Whilst Sam has been recovering he has had intense physiotherapy and acupuncture which sped up the recovery process and kept him pain free, he is getting stronger each day on his leg. Sam has also just started back swimming and even walked up the ramp into the pool (normally he is lifted in by Roger & Rachel) he is using his back leg extremely well. It can only get better from here on.
I should also like to add a small piece about Sam’s tummy troubles. He was having bouts of sickness along with passing blood when going to the toilet. This had escalated during the January and he was also having very bad ‘wind’. This was so awful that he would even sniff the air and get up and go out of the room!
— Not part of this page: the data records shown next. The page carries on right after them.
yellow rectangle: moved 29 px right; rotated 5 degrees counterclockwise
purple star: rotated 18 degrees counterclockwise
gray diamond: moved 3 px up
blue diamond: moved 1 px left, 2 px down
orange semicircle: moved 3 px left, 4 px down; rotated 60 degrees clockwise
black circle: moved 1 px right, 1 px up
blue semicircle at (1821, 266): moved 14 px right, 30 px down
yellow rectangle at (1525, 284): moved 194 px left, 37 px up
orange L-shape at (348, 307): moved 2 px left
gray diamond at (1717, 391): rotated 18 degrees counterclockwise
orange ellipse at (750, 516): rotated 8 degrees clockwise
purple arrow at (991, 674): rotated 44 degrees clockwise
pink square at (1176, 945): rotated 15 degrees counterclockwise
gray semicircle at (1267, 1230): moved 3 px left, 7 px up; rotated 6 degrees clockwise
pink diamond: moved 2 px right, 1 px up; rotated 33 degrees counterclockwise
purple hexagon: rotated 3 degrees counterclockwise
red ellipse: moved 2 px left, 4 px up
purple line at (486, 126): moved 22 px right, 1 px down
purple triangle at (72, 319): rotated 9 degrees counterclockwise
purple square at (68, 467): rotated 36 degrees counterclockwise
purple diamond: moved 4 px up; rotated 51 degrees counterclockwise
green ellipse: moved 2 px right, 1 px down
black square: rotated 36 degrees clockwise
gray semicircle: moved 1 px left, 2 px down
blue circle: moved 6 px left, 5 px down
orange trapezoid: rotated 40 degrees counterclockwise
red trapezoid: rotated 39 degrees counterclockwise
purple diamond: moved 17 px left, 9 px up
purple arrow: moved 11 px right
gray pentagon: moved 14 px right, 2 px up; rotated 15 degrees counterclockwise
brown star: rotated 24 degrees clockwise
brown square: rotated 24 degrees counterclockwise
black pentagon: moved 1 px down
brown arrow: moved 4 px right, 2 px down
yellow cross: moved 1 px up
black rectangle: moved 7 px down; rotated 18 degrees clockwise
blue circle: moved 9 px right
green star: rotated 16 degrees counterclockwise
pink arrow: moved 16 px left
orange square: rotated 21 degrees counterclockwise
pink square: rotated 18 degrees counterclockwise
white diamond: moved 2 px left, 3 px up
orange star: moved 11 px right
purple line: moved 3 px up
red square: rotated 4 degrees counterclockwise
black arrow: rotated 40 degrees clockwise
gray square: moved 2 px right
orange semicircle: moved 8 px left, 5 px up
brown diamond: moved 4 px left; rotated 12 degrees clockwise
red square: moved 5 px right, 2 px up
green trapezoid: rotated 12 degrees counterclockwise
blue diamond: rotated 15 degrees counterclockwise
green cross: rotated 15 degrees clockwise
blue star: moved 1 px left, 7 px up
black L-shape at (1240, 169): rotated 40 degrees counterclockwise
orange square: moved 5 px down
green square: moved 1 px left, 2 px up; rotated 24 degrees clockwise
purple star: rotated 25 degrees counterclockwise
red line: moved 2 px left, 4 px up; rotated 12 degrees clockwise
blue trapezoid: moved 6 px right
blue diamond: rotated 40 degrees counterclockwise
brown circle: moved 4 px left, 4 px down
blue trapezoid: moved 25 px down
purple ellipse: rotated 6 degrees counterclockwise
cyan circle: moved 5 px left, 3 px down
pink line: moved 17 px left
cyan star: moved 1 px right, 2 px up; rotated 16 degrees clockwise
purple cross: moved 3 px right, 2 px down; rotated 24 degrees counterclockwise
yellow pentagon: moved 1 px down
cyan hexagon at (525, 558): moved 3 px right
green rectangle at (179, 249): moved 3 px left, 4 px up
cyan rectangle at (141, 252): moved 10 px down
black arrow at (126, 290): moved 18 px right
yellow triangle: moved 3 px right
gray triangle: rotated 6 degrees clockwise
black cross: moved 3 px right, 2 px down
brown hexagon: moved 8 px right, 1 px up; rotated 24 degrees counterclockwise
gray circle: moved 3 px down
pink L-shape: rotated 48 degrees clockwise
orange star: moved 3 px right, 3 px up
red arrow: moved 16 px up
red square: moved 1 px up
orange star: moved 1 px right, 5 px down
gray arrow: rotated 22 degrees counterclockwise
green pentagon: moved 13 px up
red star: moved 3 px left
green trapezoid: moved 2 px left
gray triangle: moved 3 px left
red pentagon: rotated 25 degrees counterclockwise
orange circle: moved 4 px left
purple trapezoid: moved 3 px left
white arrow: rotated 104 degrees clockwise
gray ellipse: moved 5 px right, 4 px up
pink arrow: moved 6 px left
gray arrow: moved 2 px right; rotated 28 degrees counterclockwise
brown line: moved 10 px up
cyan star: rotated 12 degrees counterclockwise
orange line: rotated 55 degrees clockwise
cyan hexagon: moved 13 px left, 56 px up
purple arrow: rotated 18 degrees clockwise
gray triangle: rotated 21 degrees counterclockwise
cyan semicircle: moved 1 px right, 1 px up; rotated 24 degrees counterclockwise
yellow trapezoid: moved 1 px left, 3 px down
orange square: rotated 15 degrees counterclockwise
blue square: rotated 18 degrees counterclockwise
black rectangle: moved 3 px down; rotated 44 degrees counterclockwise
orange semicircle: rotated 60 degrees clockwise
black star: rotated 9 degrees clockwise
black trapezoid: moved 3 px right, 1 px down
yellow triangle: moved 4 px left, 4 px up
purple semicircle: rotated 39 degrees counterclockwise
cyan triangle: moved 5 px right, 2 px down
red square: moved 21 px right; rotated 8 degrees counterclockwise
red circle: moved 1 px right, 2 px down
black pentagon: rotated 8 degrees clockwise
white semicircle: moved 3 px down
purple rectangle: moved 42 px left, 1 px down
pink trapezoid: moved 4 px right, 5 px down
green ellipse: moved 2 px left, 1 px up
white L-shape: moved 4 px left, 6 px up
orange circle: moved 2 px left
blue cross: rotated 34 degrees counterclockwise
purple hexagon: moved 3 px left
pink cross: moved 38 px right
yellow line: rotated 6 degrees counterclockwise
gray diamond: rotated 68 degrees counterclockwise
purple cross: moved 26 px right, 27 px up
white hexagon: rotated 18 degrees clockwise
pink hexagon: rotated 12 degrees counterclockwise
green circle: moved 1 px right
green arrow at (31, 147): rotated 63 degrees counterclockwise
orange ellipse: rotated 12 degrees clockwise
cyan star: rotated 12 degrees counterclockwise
He was on a vet prescribed diet for arthritis but after having seen the internal medicine specialist and speaking with Bobby and Rachel we decided to try him on a sensitivity diet to see if he would benefit. Sam is not a food orientated dog so it would have to be appealing to him or he would just not eat. Rachel gave me a sample to try and it was an instant success. He has a mixture of tinned and dry and I have cut out all other treats with additives in and he only has some healthy option treats from Rachel’s shop. Rachel has also been helping to develop a probiotic for dogs with digestion and joint problems and Sam was included in some trials on the product. This has been amazing. For the first time ever Sam was able to have his anti inflammatory medication without being sick – he even took his pot of probiotic with him for his stays at the vets so as to keep his regular dose going. This has helped him recover faster after all the anaesthetics and medication and we have had no more sickness or passing of blood. Due to being a natural product it does not interfere with vet prescribed medicines and Sam shall be staying on this for the long term. Finding the right diet to suit each individual dog can be time consuming but it can make the world of difference to there overall health. Thanks to Meadow Farm, Sam is enjoying his food much more and really benefiting from the change.
I cannot thank everybody at the veterinary referral practice enough for all there hard work and dedication – they do remarkable work and are all very sincere and caring – Sam got to know them all extremely well.
I would like express my heartfelt thanks to everybody at Meadow Farm for all there hard work and dedication and for being such a support throughout these difficult times.